Ein Modell für lokales Bauen
Das Sharanam-Zentrum ist ein Musterbeispiel für eine wirklich lokale Bauweise - es wurde aus mehr als 200.000 von Hand gepressten roten Blöcken gebaut, die aus der eigenen roten Erde des Geländes hergestellt wurden. Die Erde wurde gesiebt und mit 5 Prozent Zement stabilisiert - die ungebrannten Blöcke wurden dann unter der heißen Sonne nass gehärtet. "Im Vergleich zu handelsüblichen Ziegeln zeigten Tests, dass diese präzisen Blöcke die dreifache Druckfestigkeit aufwiesen, ein Drittel des Preises und ein Zehntel der verkörperten Energie enthielten", so Lad. Durch die Verwendung von Stampflehmfundamenten wurden die Kohlenstoffemissionen des Projekts weiter reduziert.
Beim Bau des 520 Quadratmeter großen Überbaus kamen selbsttragende Techniken ohne Schalung zum Einsatz, um sechs dünne Gewölbe mit einer Spannweite von 9,5 Metern und einer Gesamtlänge von 42 Metern zu errichten. Die Gewölbe verjüngen sich von einer Dicke von 24 Zentimetern am Sprengring zu einer Dicke von nur 9 Zentimetern am Schlussstein.
Die Haupthalle wird von einem massiven "Thinnai" aus schwarzem Granit aus der Region begrenzt, der für Gespräche, Sitzungen, Workshops und Aufführungen konzipiert wurde. Ein Thinnai ist ein wichtiger Teil der tamilischen Kultur und Tradition, ein Raum, in dem Geschichten ausgetauscht und die Gemeinschaft gestärkt wird.

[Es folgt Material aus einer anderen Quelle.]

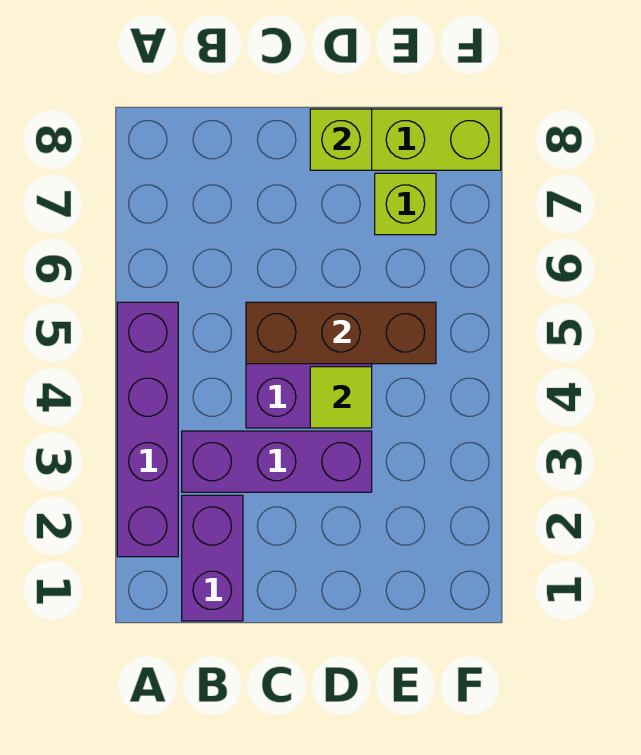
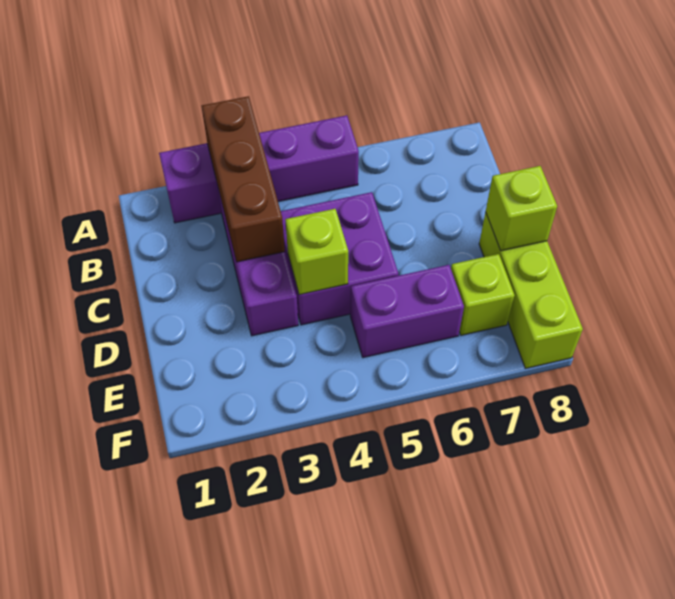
purple 1x2 brick [182,495,243,621] -> purple 1x2 brick moved to [350,265,464,358]
brown 1x3 brick [246,302,436,364] -> brown 1x3 brick moved to [202,96,285,262]
lime 1x1 tile [310,367,372,428] -> lime 1x1 brick [285,209,348,295]

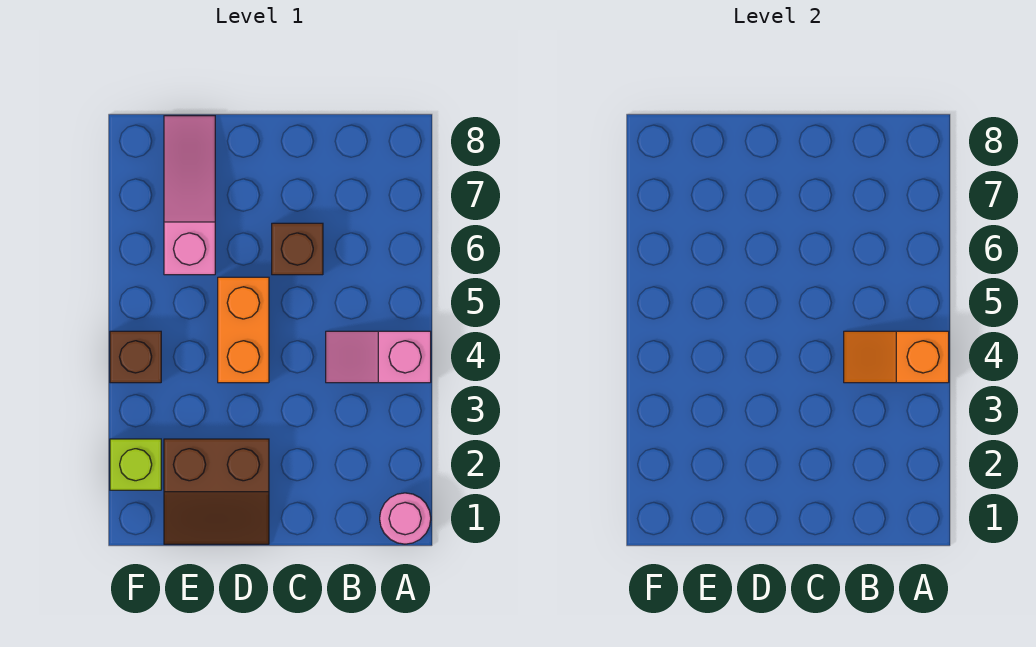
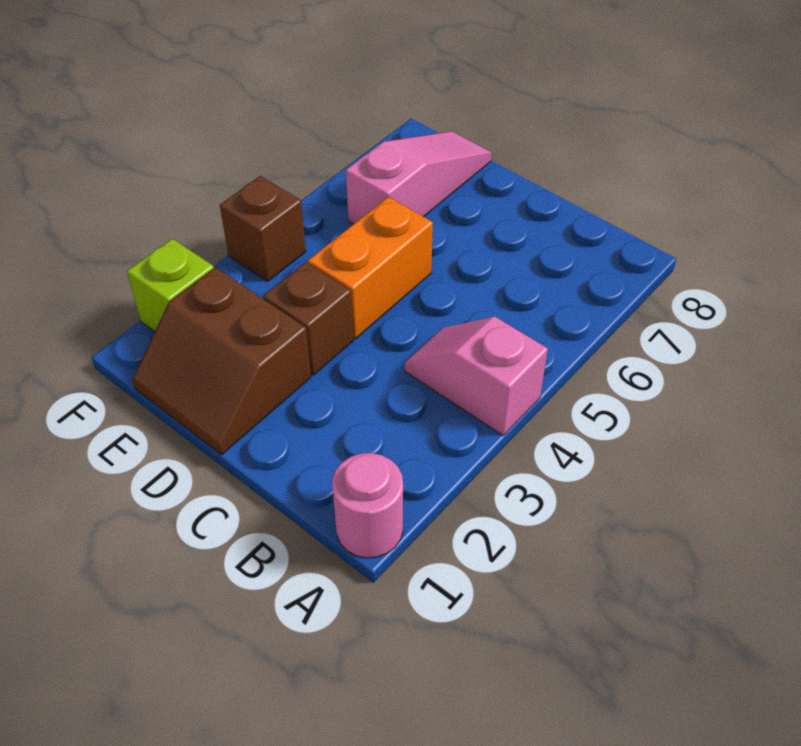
orange 1x2 slope [844,331,949,383] -> none
brown 1x1 brick [272,223,323,275] -> brown 1x1 brick moved to [263,262,353,375]

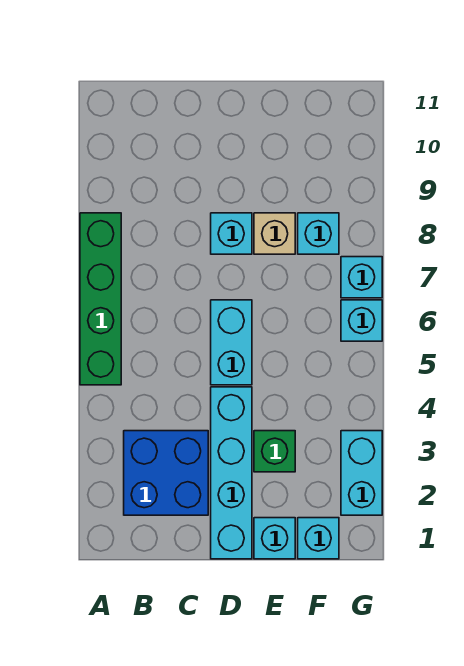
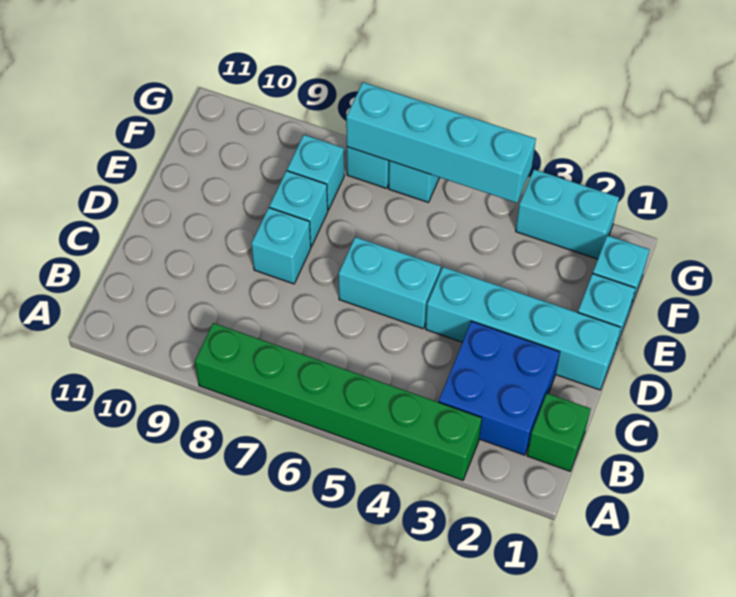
green 1x4 brick [80,213,121,385] -> green 1x6 brick [195,323,482,480]
green 1x1 brick [254,431,295,472] -> green 1x1 brick moved to [527,393,590,471]
tan 1x1 brick [254,213,295,254] -> cyan 1x1 brick [269,171,328,247]
none -> cyan 1x4 brick [346,82,536,203]

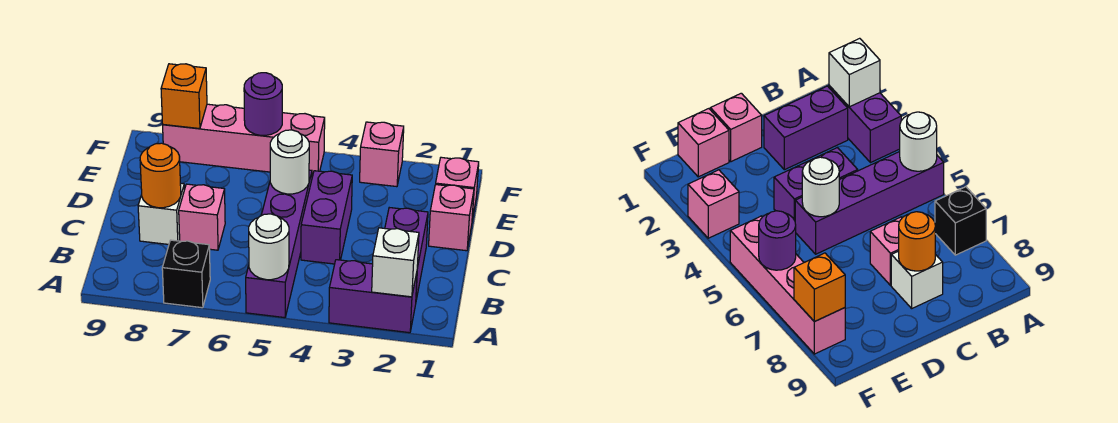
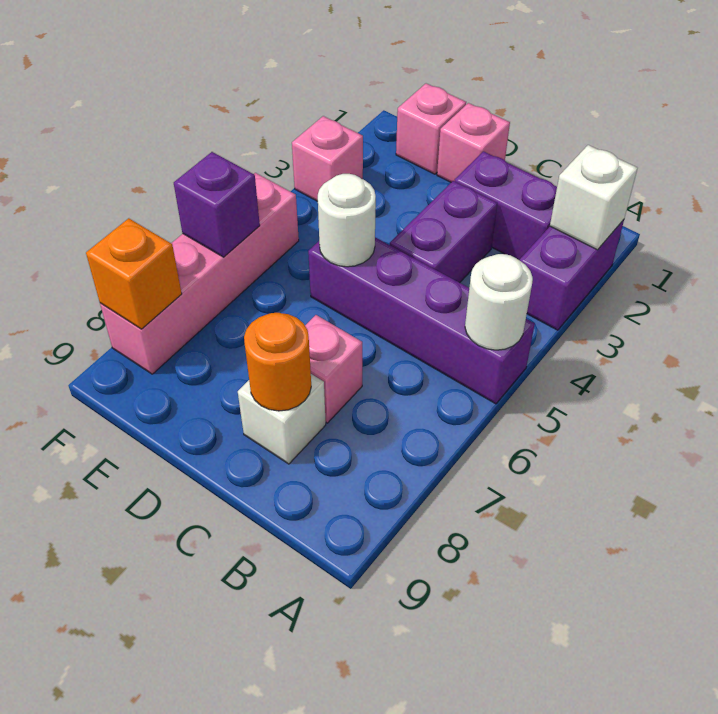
black 1x1 brick [162,240,210,308] -> none
purple 1x2 brick [301,171,352,264] -> purple 1x2 brick turned to [390,181,497,283]
purple 1x1 round brick [244,73,282,135] -> purple 1x1 brick [174,152,260,257]

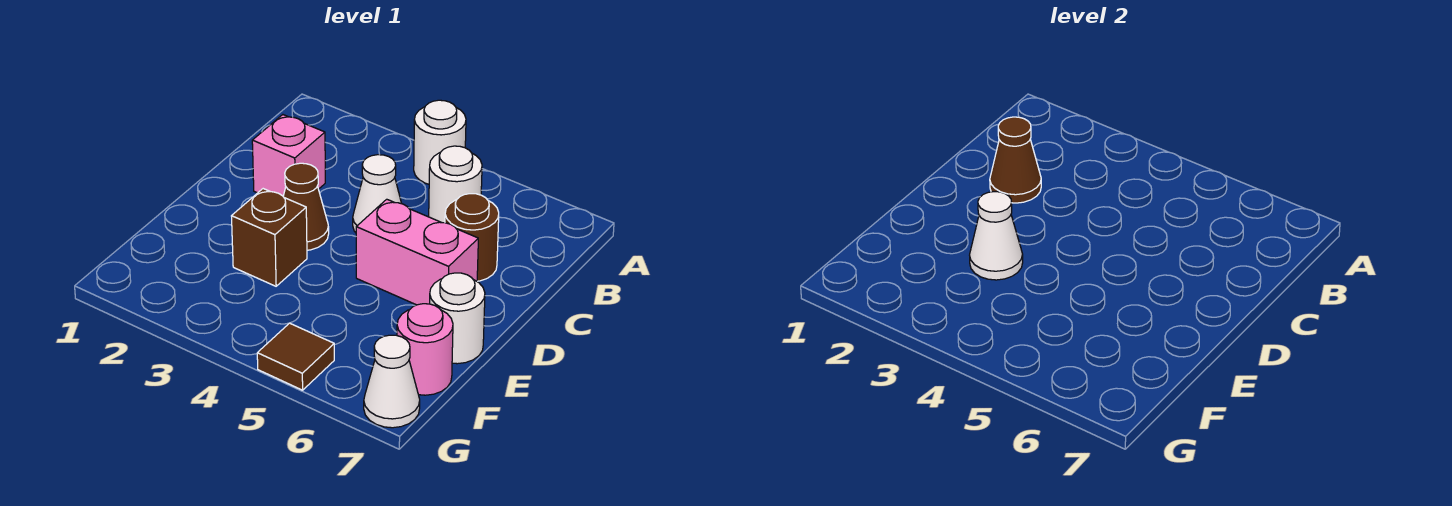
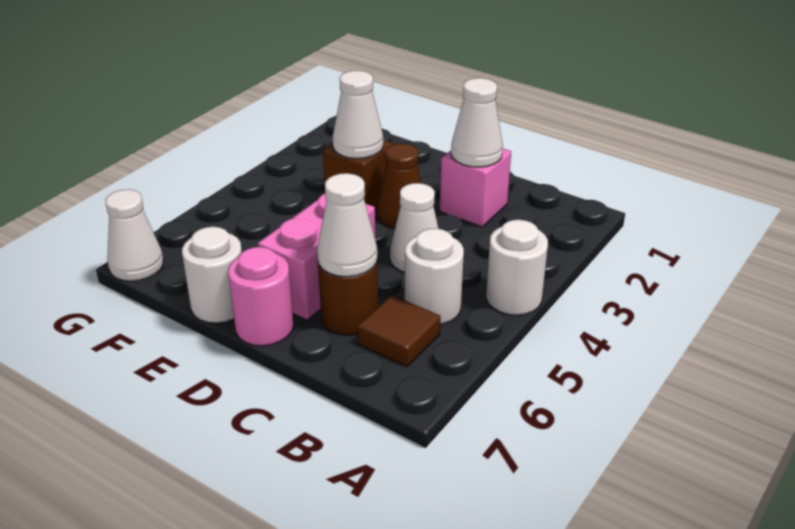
brown 1x1 cone [990,117,1041,203] -> white 1x1 cone [451,78,503,167]
none -> white 1x1 cone [317,173,377,277]
pink 1x1 round brick [397,304,453,395] -> pink 1x1 round brick moved to [228,247,294,346]
brown 1x1 tile [257,323,334,390] -> brown 1x1 tile moved to [358,295,441,367]

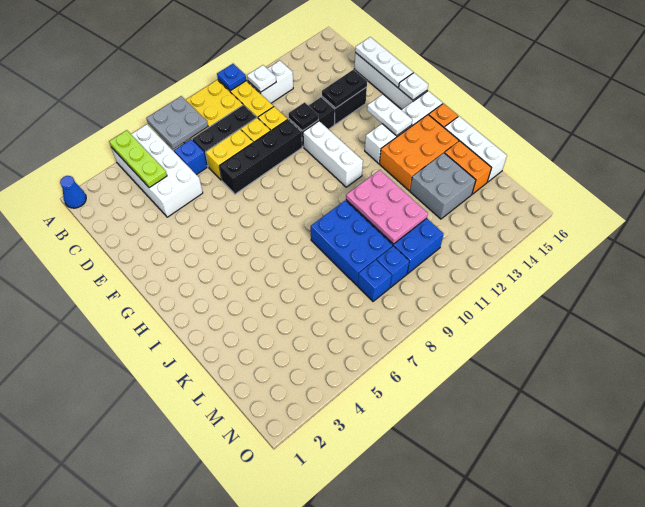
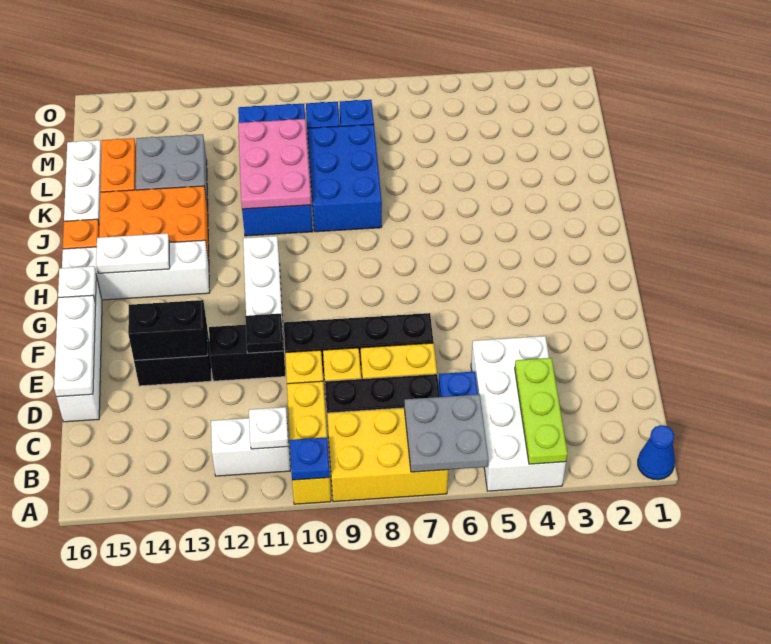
black 1x2 plate [322,70,367,108] -> black 1x2 brick [128,300,208,360]
white 1x2 plate [367,94,412,136] -> white 1x2 plate turned to [96,233,170,273]

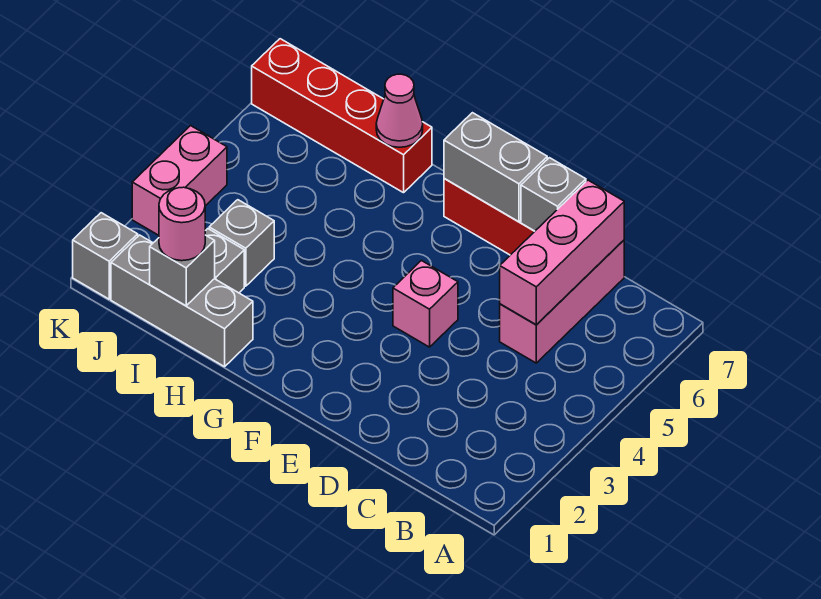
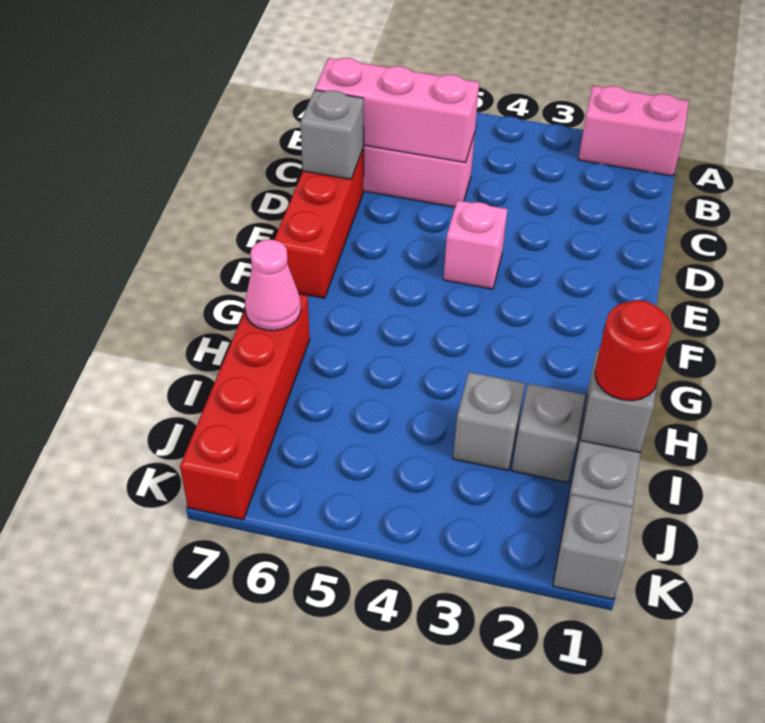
grey 1x2 brick [444,113,547,222] -> none
pink 1x1 round brick [159,187,205,261] -> red 1x1 round brick [595,300,672,401]
pink 1x2 brick [132,126,227,235] -> pink 1x2 brick moved to [578,86,689,176]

(Grundriss des Erdgeschosses des Hauptgebäudes: 1. Treppe zum Parkplatz; 2. Palmyra-Allee; 3. Lotus-Teich; 4. Grünes Amphitheater; 5. Eingangsteiche; 6. Empfangsbereich; 7. Vestibül; 8. Haupthalle; 9. Granitdünne + Bühne; 10. Gewölbeteich; 11. Runder Saal; 12. Nordveranden + Terrassen; 13. Südveranden + Hof; 14. Büro des Direktors; 15. Sitzungssaal; 16. Zeitungsstudio; 17. Lager; 18. Forschungsbüro; 19. Regenwassersammelbecken).
Nachhaltigkeit
"Als Reaktion auf das heiße und feuchte Klima leiten offene Pfeiler die Küstenbrise in das Gebäude und sorgen so für thermischen Komfort, ohne dass Klimaanlagen oder Ventilatoren erforderlich sind", sagt Lad. "Die Strahlungskühlung unter den Fußböden entzieht der Oberfläche des Steinbodens und der Granitplatten auf natürliche Weise Wärme." Die Innenräume werden auch über hinterlüftete Hohlraumwände und begrünte Dächer gekühlt. Neben der umweltfreundlichen Bauweise des Sharanam-Zentrums gibt es weitere nachhaltige Initiativen wie ökologische Sanitäranlagen, erneuerbare Energien, Wassersparen und Regenwassersammlung.
Ein wichtiges soziales Entwicklungsprojekt
Jateen Lad betrachtet die Einrichtung des Sharanam-Zentrums für ländliche Entwicklung als ein wichtiges soziales Entwicklungsprojekt. Unter Beteiligung von mehr als 300 Einheimischen wurden mindestens 50 Prozent der Baukosten direkt in die Arbeiter und Dörfer investiert; außerdem haben die neu erlernten Fähigkeiten dazu beigetragen, den Lebensunterhalt der Menschen zu verbessern. "Mit diesem Ansatz zeigt Sharanam erfolgreich, wie Architektur, wenn sie sich an menschlichen Belangen und ethischen Praktiken orientiert, einen echten Beitrag zur sozialen und wirtschaftlichen Entwicklung leisten kann", so Lad.
Das Sharanam Centre for Rural Development von Jateen Lad war Teil der "RIBA International Awards for Excellence 2024".